__Records provided__:
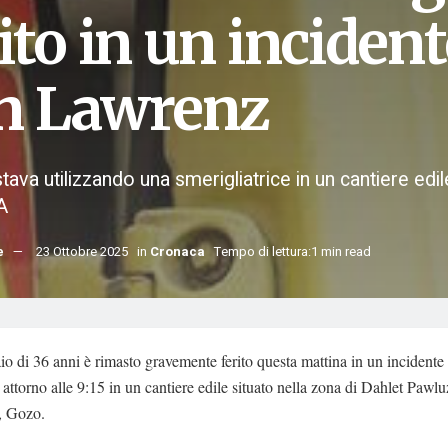
ito in un incident
n Lawrenz
ava utilizzando una smerigliatrice in un cantiere edile
A
e
23 Ottobre 2025
in
Cronaca
Tempo di lettura:1 min read
o di 36 anni è rimasto gravemente ferito questa mattina in un incidente 
attorno alle 9:15 in un cantiere edile situato nella zona di Dahlet Pawl
, Gozo.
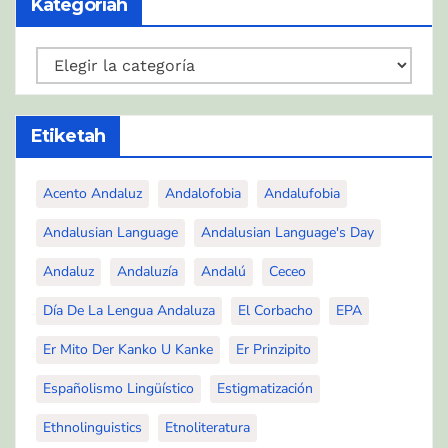
Kategoríah
Kategoríah
Etiketah
Acento Andaluz
Andalofobia
Andalufobia
Andalusian Language
Andalusian Language's Day
Andaluz
Andaluzía
Andalú
Ceceo
Día De La Lengua Andaluza
El Corbacho
EPA
Er Mito Der Kanko U Kanke
Er Prinzipito
Españolismo Lingüístico
Estigmatización
Ethnolinguistics
Etnoliteratura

__What is being asked__: Reproduce the text read from each of the items above line by line, without changing any of it, and leave the pictures out of your answer.

__Answer to the problem__:
ito in un incident
n Lawrenz
ava utilizzando una smerigliatrice in un cantiere edile
A
e
23 Ottobre 2025
in
Cronaca
Tempo di lettura:1 min read
o di 36 anni è rimasto gravemente ferito questa mattina in un incidente 
attorno alle 9:15 in un cantiere edile situato nella zona di Dahlet Pawl
, Gozo.
Kategoríah
Kategoríah
Etiketah
Acento Andaluz
Andalofobia
Andalufobia
Andalusian Language
Andalusian Language's Day
Andaluz
Andaluzía
Andalú
Ceceo
Día De La Lengua Andaluza
El Corbacho
EPA
Er Mito Der Kanko U Kanke
Er Prinzipito
Españolismo Lingüístico
Estigmatización
Ethnolinguistics
Etnoliteratura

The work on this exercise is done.